いきなり厳しい話だが、17年はリアル店舗の戦略的撤退が相次ぐだろう。中国や米国ではリアルとネットを一体運用する「オムニチャネル」化できていない小売りは、ネット通販に完全に顧客を奪われ始めている。

米国では多くのブランドが店舗網を縮小。小売り大手の米シアーズ・ホールディングスが150店舗を閉鎖するというニュースは、新年早々大きなインパクトを与えている。今年はこのような発表が相次ぐことになるだろう。

日本でも消費者の買い物スタイルの変化は進み、さらに少子高齢化のインパクトが重なる。地方都市で店舗の選択と集中が加速するのは間違いなく、テクノロジーへの投資も求められるなかで経営者は撤退や事業売却、合併など重要な決断を迫られる。

(2)セルフ化&無人化

人手不足が深刻な日本では、あらゆるサービスの見直しが待ったなしだ。24時間営業をやめる店が増え、セルフサービスも本格化していく年になりそうだ。小売店や外食店で無人レジや消費者自身が操作する注文端末、デジタルサイネージ(電子看板)が広がっていく。

ふじもと・けんたろう 電気通信大情報理工卒。野村総合研究所を経て99年にフロントライン・ドット・ジェーピーを設立し社長。

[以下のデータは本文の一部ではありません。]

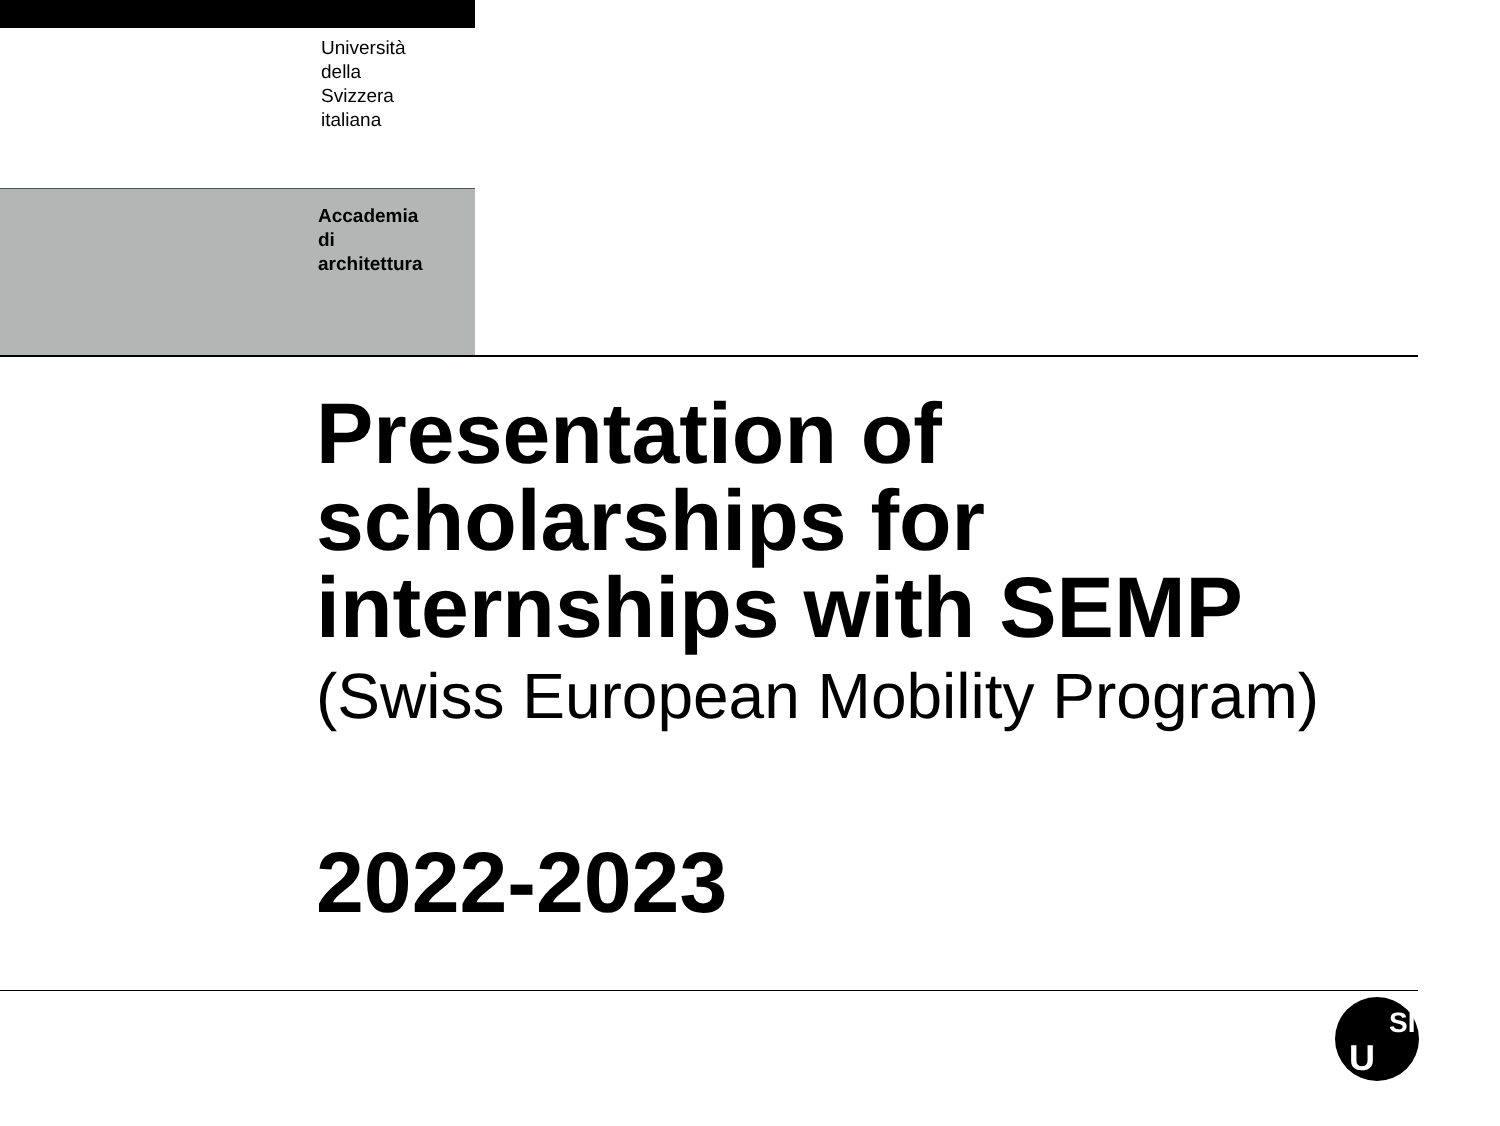Università
della
Svizzera
italiana
Accademia
di
architettura
Presentation of
scholarships for
internships with SEMP
(Swiss European Mobility Program)
2022-2023
U
SI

02年から現職

その最先端事例が、アマゾンが始めるコンビニエンスストア「アマゾン・ゴー」だ。入店時にスマートフォンをかざして本人確認し、購入したいものを持ち出せば、センサーやカメラでどんな商品を購入したか認識。会計も自動で処理される。まさに究極の無人店舗になる。

ネット通販でさらなる増加が予想される宅配については、運び手不足で現場がパンクする危機も顕在化してきている。再配達を減らすために、店舗での受け取りなど消費者も意識改革が必要だ。顧客同士が買い物代行するなど、人手不足を補うシェアリングサービスなどが次々と登場するかもしれない。

(3)ボーダーレス

トランプ氏が米大統領になり、英国が欧州連合(EU)を離脱する動きは、「国境」を取り戻したい人々の感情が生んだ現象だった。しかし現実には国境の垣根を越えた活動はますます広がるばかりだ。

仮想通貨のビットコインは低い手数料で国境を越えられ、利用を広げている。エストニアでは証券会社すらいらないグローバルな証券取引所すらブロックチェーンで実現しようという動きがでている。日本もインバウンドビジネスが特別なことではなくなり、通常のビジネスと分けて考えることはなくなるだろう。

テクノロジーの進化に伴い、目の前の生活者の買い物行動やライフスタイル、価値観そのものが本格的に変わる年になるのではないだろうか。